The EUR managed a meaningful recovery on the news that EU members are willing to stump up EUR30 bln in 3 year loans to Greece; the gains stopping short of the USD1.3700 level and falling back to EUR1.3600 at the start of Us hours. The EU's agreement puts flesh on the bones of the support mechanism agreed in principle last month. Insofar as Greece has a funding requirement of around EUR 32 bln for the rest of this year it effectively rules out a debt default in 2010. Also, assuming that Greece does avail of the offer of EU funds it suggests that Greece can avoid paying the large premiums on its debt that the market has been demanding which means that Greece stands a greater chance of cutting its budget deficit this year. Greece is still hoping that the very present of this offer from the EU means that it will be able to raise funds on the open market at reduced rates. The Debt Office has announced a small bill issue (EUR1.2 bln) of 6 and 12 mth bills this week, this will be watched with interest by the market though it may be another month's before Greece goes to the market with a bond sale. While the EU has bought Greece time to tackle its funding issues, this is not the end of Greece's problems. Unless Greece can prove it can get to grips with budgetary reform than the funding crisis will tip over into next year. It is also likely to tip over to some political disgruntlement in Germany. If Greece does resort to a loan from the EU, Germany is likely to be the largest benefactor; a situation that Chancellor Merkel had been seeking to avoid and one that she may have to answer for at the May 9 German regional elections. Also, the very existence of EU support arguably reduces the incentive for countries with budget difficulties to enact stringent austerity measures. This moral hazard within EMU again points to the inadequate fiscal controls within the system. The road ahead for the EUR thus remains rocky.

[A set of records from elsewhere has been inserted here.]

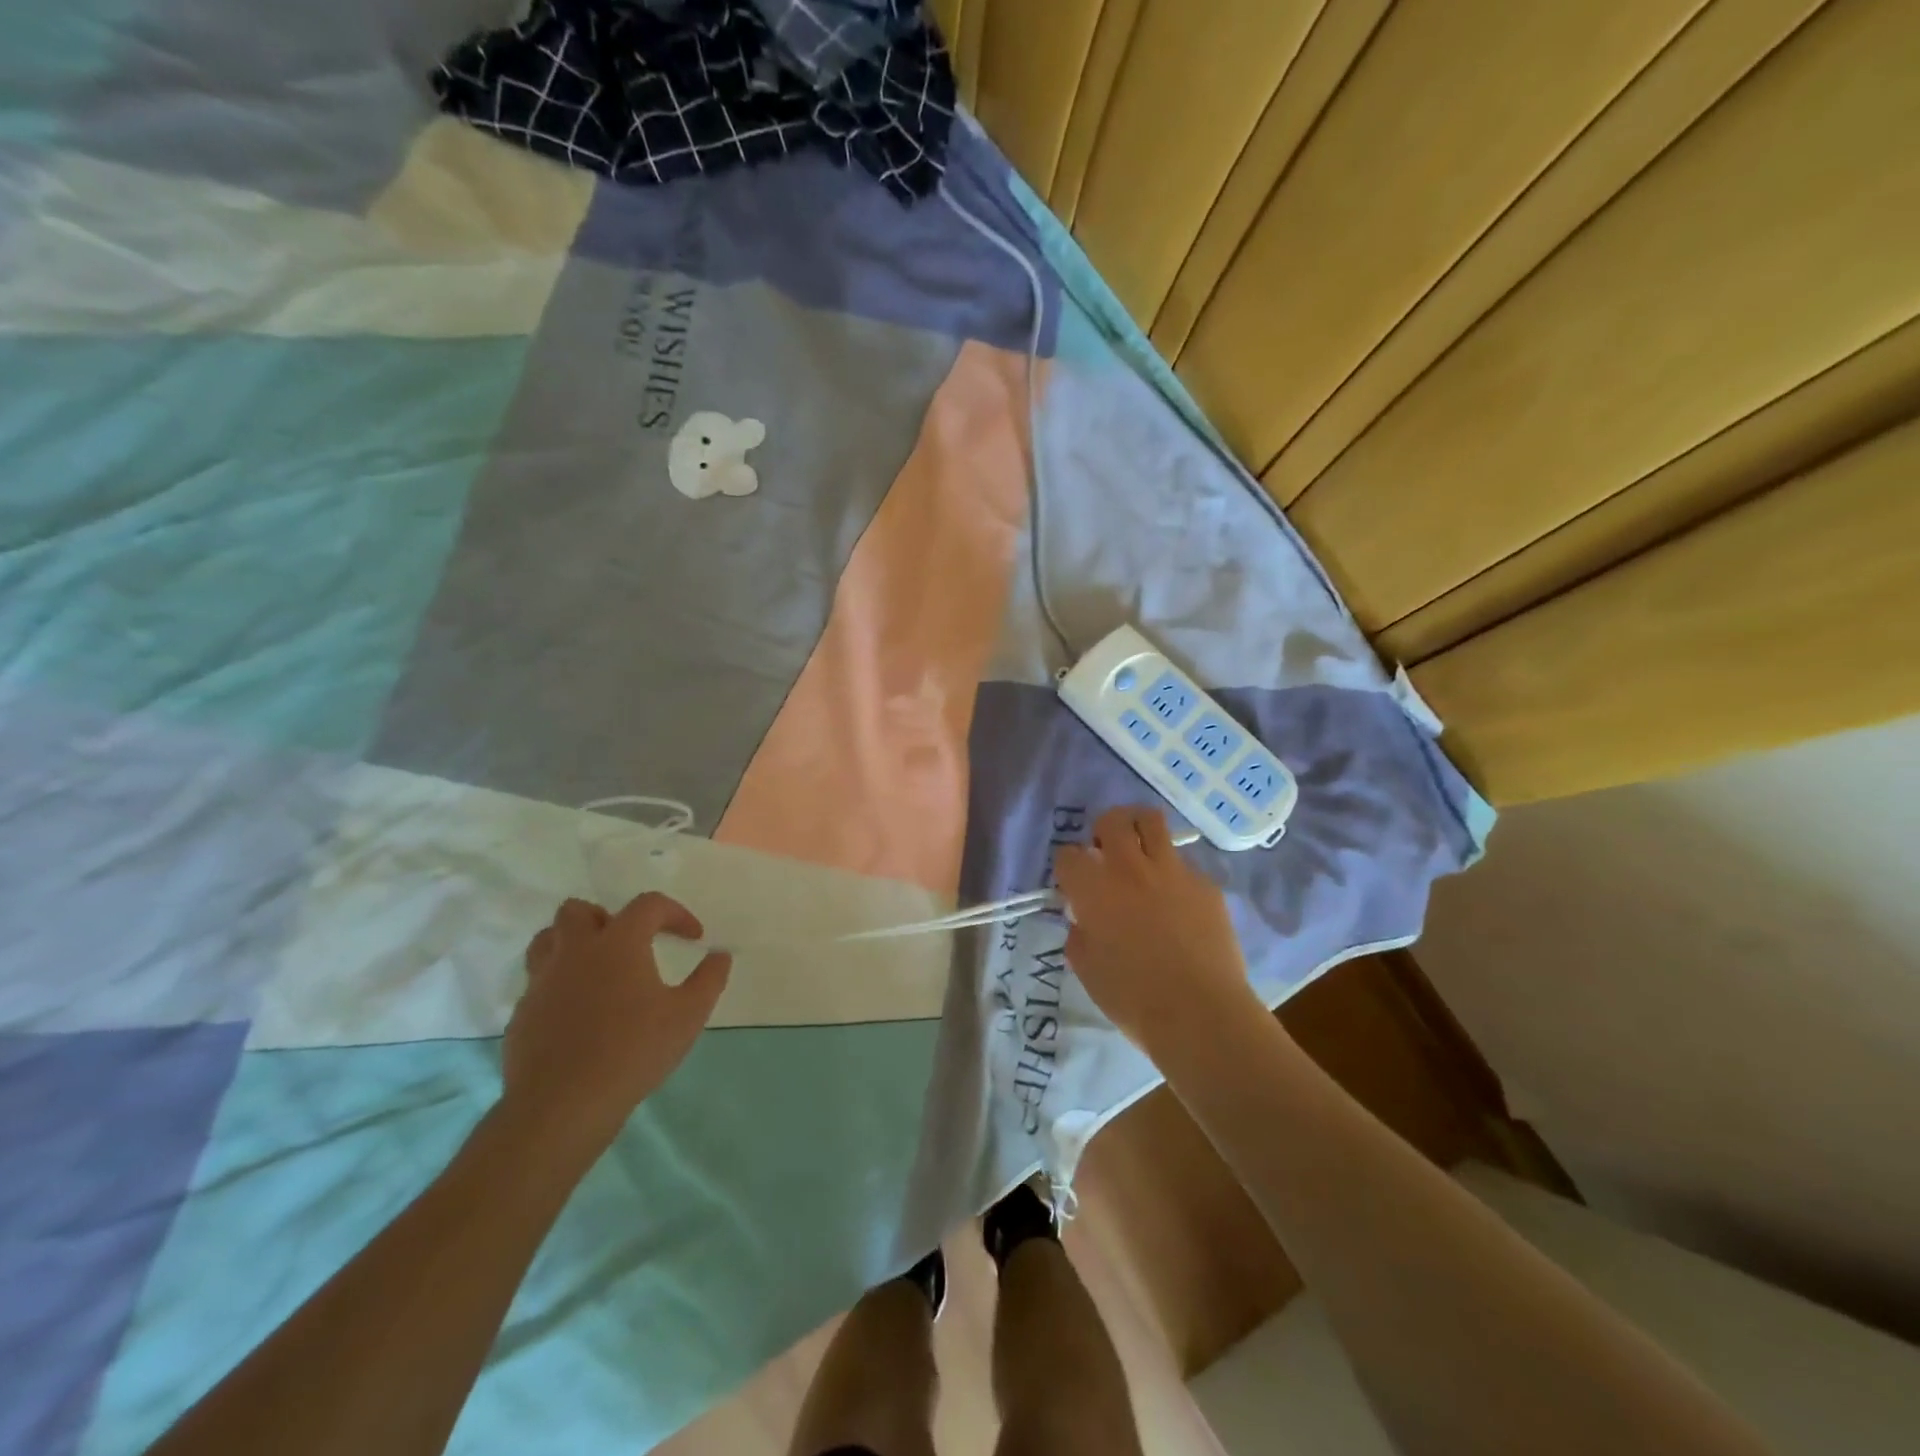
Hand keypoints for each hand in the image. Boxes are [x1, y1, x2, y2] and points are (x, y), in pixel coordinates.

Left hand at [501, 894, 731, 1161]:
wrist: (562, 1106)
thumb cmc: (633, 1051)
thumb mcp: (688, 1016)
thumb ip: (709, 979)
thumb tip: (720, 955)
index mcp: (618, 943)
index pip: (648, 905)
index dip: (675, 913)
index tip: (693, 938)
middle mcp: (576, 951)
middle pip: (579, 911)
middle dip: (607, 918)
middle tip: (631, 945)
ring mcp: (542, 982)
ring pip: (548, 940)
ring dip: (573, 943)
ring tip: (597, 969)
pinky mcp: (522, 1014)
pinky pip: (538, 982)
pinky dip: (559, 983)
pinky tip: (579, 1012)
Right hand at [1053, 806, 1261, 1061]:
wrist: (1200, 1014)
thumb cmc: (1132, 999)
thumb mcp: (1087, 969)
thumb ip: (1080, 934)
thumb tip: (1085, 919)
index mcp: (1094, 890)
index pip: (1067, 854)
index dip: (1068, 867)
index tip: (1073, 883)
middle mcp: (1130, 868)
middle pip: (1112, 821)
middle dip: (1103, 831)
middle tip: (1106, 853)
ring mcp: (1172, 871)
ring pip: (1152, 821)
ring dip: (1139, 830)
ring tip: (1140, 853)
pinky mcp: (1205, 884)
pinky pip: (1184, 864)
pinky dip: (1173, 874)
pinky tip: (1177, 902)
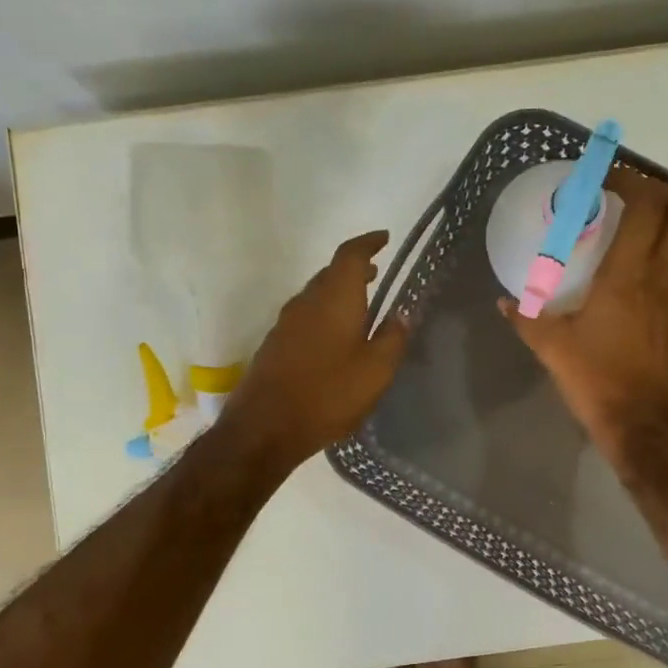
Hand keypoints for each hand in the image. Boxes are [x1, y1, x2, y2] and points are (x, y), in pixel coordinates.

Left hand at [222, 230, 408, 471]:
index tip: (384, 238)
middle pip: (331, 273)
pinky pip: (306, 316)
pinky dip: (325, 314)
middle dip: (355, 269)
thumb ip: (393, 338)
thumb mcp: (375, 371)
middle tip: (377, 273)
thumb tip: (402, 313)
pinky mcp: (275, 345)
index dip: (368, 243)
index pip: (350, 255)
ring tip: (361, 305)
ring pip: (316, 295)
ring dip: (339, 293)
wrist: (264, 428)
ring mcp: (286, 323)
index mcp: (334, 299)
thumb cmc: (328, 395)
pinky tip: (336, 338)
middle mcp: (307, 302)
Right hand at [502, 167, 667, 462]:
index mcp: (625, 278)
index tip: (610, 179)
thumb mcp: (551, 347)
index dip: (634, 183)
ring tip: (657, 218)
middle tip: (636, 193)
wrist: (637, 422)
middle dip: (665, 192)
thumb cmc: (594, 379)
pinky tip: (664, 258)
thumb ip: (527, 318)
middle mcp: (659, 279)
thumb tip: (504, 302)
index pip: (645, 211)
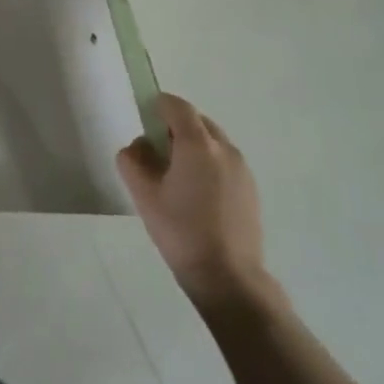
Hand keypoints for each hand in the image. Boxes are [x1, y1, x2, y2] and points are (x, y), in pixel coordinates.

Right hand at [117, 93, 273, 313]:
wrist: (228, 277)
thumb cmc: (181, 231)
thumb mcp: (143, 195)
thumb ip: (132, 160)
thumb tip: (139, 146)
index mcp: (198, 144)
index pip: (177, 106)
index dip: (157, 106)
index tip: (144, 120)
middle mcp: (224, 148)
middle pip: (197, 120)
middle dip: (175, 127)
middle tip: (157, 152)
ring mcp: (242, 168)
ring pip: (213, 141)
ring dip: (193, 146)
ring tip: (177, 177)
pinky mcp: (251, 188)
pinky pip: (224, 161)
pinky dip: (208, 164)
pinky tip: (197, 195)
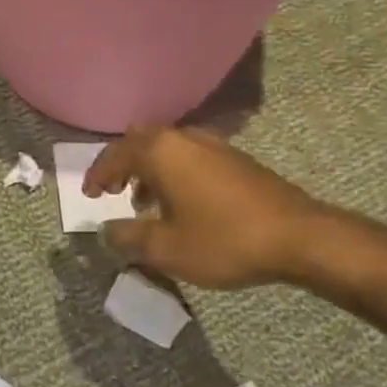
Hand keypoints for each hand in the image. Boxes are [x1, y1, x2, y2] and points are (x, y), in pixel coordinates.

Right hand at [83, 126, 327, 288]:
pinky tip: (180, 205)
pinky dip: (173, 173)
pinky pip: (190, 157)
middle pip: (141, 141)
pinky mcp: (235, 159)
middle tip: (112, 189)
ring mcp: (214, 145)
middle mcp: (184, 138)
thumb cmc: (224, 240)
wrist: (298, 237)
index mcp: (161, 152)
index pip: (115, 154)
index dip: (97, 174)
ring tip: (143, 203)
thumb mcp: (165, 248)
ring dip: (149, 170)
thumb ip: (128, 237)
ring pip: (168, 148)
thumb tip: (105, 231)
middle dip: (123, 164)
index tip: (88, 194)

The better tone of EUR/USD has allowed the pound to climb higher vs the USD. Last week's firmer UK production data has soothed some of the economic worries associated with the UK economy which could allow for a faster decline in the budget deficit. That said given its desire to see the deficit slashed, the market still wishes to see a Tory government at the helm after the general election and opinion polls (though not bookie's odds) are not convinced of this outcome. If the Tory party manages to extent its lead in the opinion polls this week, the likelihood that cable has already printed the lows of the year will be enhanced.
China recorded a much worse than expected trade deficit for Mar (-USD7.24 bln) throwing cold water on hopes that the PBOC may announce a revaluation on the USD peg ahead of this month's World bank/IMF meetings. That said, China has argued that the peg would remain until export markets recovered and export were up a respectable 24.3% y/y in March. Imports surged 66% y/y on the back of demand for oil, raw materials and cars. While stronger domestic demand in China is necessary in order to address global imbalances, given that these strong import data coincide with news of a 22.5% y/y rise in new loans, they suggest that the PBoC may take fresh action to cool lending which could impact risk appetite. AUD, CAD and the NZD all lost ground vs the USD this morning.
Canadian housing starts and Q1 business survey data are due this afternoon. The US March monthly budget statement will be published.